> **PASSAGE**
-=-=-=-=-
Speaker 8 There's three great matchups: $500, make your picks. PFT versus Hank as well.

Speaker 1 Yes, I will be announcing with who am I announcing with?

Speaker 6 Rico Bosco.

Speaker 1 Yeah, Rico Bosco.

Speaker 3 Rico Bosco. Jake, how are you feeling about that matchup?

Speaker 8 I'm looking forward to it. Hank's a great competitor.
He's got to stay locked in and get the win.

Speaker 3 Do you think that you're better than Hank? We'll see. Do you think that you're the better player in the office? We'll see.
Out of everyone.

Speaker 1 We'll see. Okay.
I guess so. All right.
Chaps is good to come here. Yeah, we we have chaps back.
You look great.

Speaker 1 His eye is fixed. Took him a year and a half.
Yep. He's down, what, like 70 pounds? 30.
30 pounds. Two days like 70.

Speaker 3 When was the last time you did leg day, chaps?

Speaker 1 Never.

Speaker 8 I'll never do leg day.

Speaker 1 Tiny little.

Speaker 7 I haven't done any day.

Speaker 1 Yeah.

Speaker 7 No days. You just

Speaker 1 do chess. Arms? I'm not doing that day.

Speaker 3 You technically don't skip leg day then. No.
It's just never, you never have a day. No.

Speaker 1 Cool. I never will.
-=-=-=-=-
> **INPUT DATA**
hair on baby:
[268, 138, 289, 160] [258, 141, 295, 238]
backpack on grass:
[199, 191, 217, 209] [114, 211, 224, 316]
-=-=-=-=-
> **WHAT YOU WILL DO**
In the transcript, who will Speaker 1 be announcing with?

> **EXERCISE RESPONSE**
Rico Bosco